INPUT DATA below:

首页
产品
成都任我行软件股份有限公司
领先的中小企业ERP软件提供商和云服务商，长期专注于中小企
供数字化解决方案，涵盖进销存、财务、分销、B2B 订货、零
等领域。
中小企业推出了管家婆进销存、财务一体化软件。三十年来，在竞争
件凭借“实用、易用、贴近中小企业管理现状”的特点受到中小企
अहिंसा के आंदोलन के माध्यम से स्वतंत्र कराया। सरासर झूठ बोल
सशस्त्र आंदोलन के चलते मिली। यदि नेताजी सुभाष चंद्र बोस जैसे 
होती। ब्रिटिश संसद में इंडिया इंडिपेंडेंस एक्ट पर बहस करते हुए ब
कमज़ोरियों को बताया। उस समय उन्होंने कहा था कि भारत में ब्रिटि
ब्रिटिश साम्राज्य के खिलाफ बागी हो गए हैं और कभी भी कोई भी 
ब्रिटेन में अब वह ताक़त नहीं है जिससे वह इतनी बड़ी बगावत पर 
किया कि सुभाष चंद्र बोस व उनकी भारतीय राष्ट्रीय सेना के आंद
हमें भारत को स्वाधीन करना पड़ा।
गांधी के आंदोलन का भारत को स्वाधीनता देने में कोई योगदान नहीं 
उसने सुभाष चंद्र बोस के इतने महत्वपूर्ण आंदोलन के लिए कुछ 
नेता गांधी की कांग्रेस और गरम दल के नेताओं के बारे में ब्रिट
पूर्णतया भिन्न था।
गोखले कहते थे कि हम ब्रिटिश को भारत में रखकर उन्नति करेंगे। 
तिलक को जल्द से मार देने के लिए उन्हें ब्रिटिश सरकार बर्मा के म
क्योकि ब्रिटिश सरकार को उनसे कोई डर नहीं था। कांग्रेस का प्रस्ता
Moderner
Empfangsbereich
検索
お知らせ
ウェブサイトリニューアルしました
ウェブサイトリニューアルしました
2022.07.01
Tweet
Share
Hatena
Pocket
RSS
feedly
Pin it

End of INPUT DATA.

**REQUEST:** Give back the whole listing exactly as it reads.

**COMPLETED EXERCISE:**
首页
产品
成都任我行软件股份有限公司
领先的中小企业ERP软件提供商和云服务商，长期专注于中小企
供数字化解决方案，涵盖进销存、财务、分销、B2B 订货、零
等领域。
中小企业推出了管家婆进销存、财务一体化软件。三十年来，在竞争
件凭借“实用、易用、贴近中小企业管理现状”的特点受到中小企
अहिंसा के आंदोलन के माध्यम से स्वतंत्र कराया। सरासर झूठ बोल
सशस्त्र आंदोलन के चलते मिली। यदि नेताजी सुभाष चंद्र बोस जैसे 
होती। ब्रिटिश संसद में इंडिया इंडिपेंडेंस एक्ट पर बहस करते हुए ब
कमज़ोरियों को बताया। उस समय उन्होंने कहा था कि भारत में ब्रिटि
ब्रिटिश साम्राज्य के खिलाफ बागी हो गए हैं और कभी भी कोई भी 
ब्रिटेन में अब वह ताक़त नहीं है जिससे वह इतनी बड़ी बगावत पर 
किया कि सुभाष चंद्र बोस व उनकी भारतीय राष्ट्रीय सेना के आंद
हमें भारत को स्वाधीन करना पड़ा।
गांधी के आंदोलन का भारत को स्वाधीनता देने में कोई योगदान नहीं 
उसने सुभाष चंद्र बोस के इतने महत्वपूर्ण आंदोलन के लिए कुछ 
नेता गांधी की कांग्रेस और गरम दल के नेताओं के बारे में ब्रिट
पूर्णतया भिन्न था।
गोखले कहते थे कि हम ब्रिटिश को भारत में रखकर उन्नति करेंगे। 
तिलक को जल्द से मार देने के लिए उन्हें ब्रिटिश सरकार बर्मा के म
क्योकि ब्रिटिश सरकार को उनसे कोई डर नहीं था। कांग्रेस का प्रस्ता
Moderner
Empfangsbereich
検索
お知らせ
ウェブサイトリニューアルしました
ウェブサイトリニューアルしました
2022.07.01
Tweet
Share
Hatena
Pocket
RSS
feedly
Pin it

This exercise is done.